# Stock oil pumps & n1 oil pumps



## JTJUDGE (Nov 21, 2011)

Quick question here, I'm torn between two fantastic r32s. My intentions are to heavily track my next car. Both are running the above oil pumps. I've read enough to know that both can cause problems with oil starvation. 
One of the cars is busting my budget badly but I know its in perfect condition but still has the stock oil pump. What is the rough cost to fit an oil pump ? 
The other car is heavily modified, forged, the lot but on an n1 pump that I would want to change asap. Is it really needed ?

Thanks

Ps with respect to the two sellers I wont mention the cars.


----------



## Jags (May 20, 2007)

Changing an oil pump is an engine out job really, so a fair few quid.

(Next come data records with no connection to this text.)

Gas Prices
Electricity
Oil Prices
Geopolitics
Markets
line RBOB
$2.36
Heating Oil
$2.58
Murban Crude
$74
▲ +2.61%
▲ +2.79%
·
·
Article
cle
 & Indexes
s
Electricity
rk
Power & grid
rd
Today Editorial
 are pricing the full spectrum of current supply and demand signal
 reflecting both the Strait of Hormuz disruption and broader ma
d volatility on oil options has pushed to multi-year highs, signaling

If you keep the revs sensible (read: stock) then you shouldn't have any real problems I wouldn't have thought.

Oil pumps themselves don't cause oil starvation BTW.


----------



## JTJUDGE (Nov 21, 2011)

hhmm engine out job  both are perfectly capable for track use ?


----------



## Jags (May 20, 2007)

There's plenty of people who do use stock/N1 pump equipped cars on track with no issues- I'm sure someone with more experience will pipe up.

With a standard or N1 pump it's important to keep the revs in check as it's revs that will kill an oil pump, not power. 

Oil starvation is a different matter to the oil pump.


----------



## JTJUDGE (Nov 21, 2011)

So stay below 7000rpm on a stock engine. The other is quite modified, forged pistons, rods, hks cams I believe. I will need to checked how its mapped then


----------



## Jags (May 20, 2007)

7k is a good, sensible, safe limit (on either of the engines)


----------



## JTJUDGE (Nov 21, 2011)

Thanks Jags for the info


----------